Collected data:
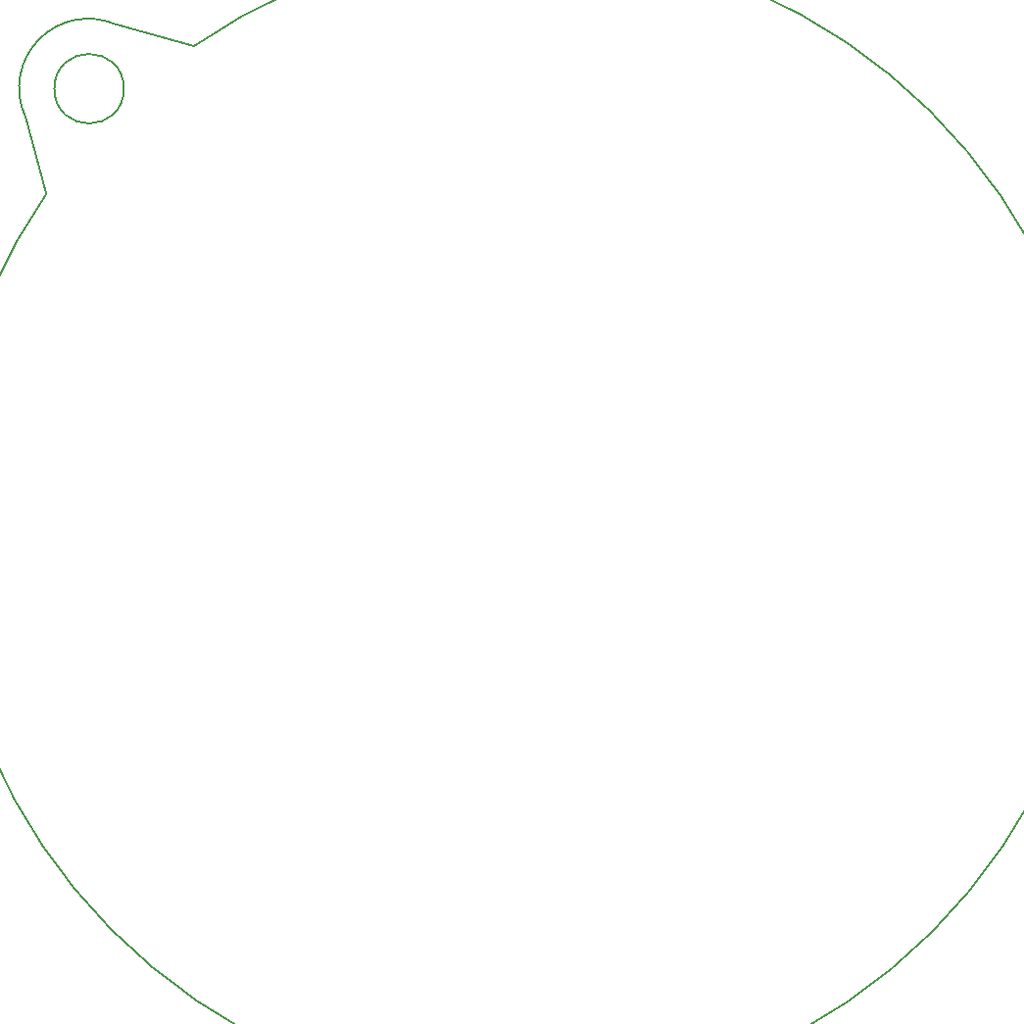
<source format=gm1>
G04 #@! TF.GenerationSoftware,KiCad,Pcbnew,(5.0.0)*
G04 #@! TF.CreationDate,2018-09-13T19:48:46+02:00*
G04 #@! TF.ProjectId,noname.kicad_pcb_45_grader,6E6F6E616D652E6B696361645F706362,rev?*
G04 #@! TF.SameCoordinates,PX5f5e100PY8f0d180*
G04 #@! TF.FileFunction,Profile,NP*
%FSLAX46Y46*%
G04 Gerber Fmt 4.6, Leading zero omitted, Abs format (unit mm)*
G04 Created by KiCad (PCBNEW (5.0.0)) date 09/13/18 19:48:46*
%MOMM*%
%LPD*%
G01*
G04 APERTURE LIST*
%ADD10C,0.150000*%
G04 APERTURE END LIST*
D10*
X23272405Y91697980D02*
G75*
G02X10544483Y78970058I28425692J-41153615D01*
G01*
X8706004Y85616862D02*
G75*
G02X16625600Y93536456I5444722J2474873D01*
G01*
X17223103Y88021024D02*
G75*
G03X17223103Y88021024I-3001666J0D01*
G01*
X23272404Y91697980D02*
X16625600Y93536457D01*
X10544482Y78970058D02*
X8706004Y85616861D01*
M02*

</source>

_WHAT IS REQUIRED_
Give an exact copy of the lines from the one with "X16625600Y93536457D01*" through the end of the entries, both ends included.

_FINAL ANSWER_
X16625600Y93536457D01*
X10544482Y78970058D02*
X8706004Y85616861D01*
M02*

</source>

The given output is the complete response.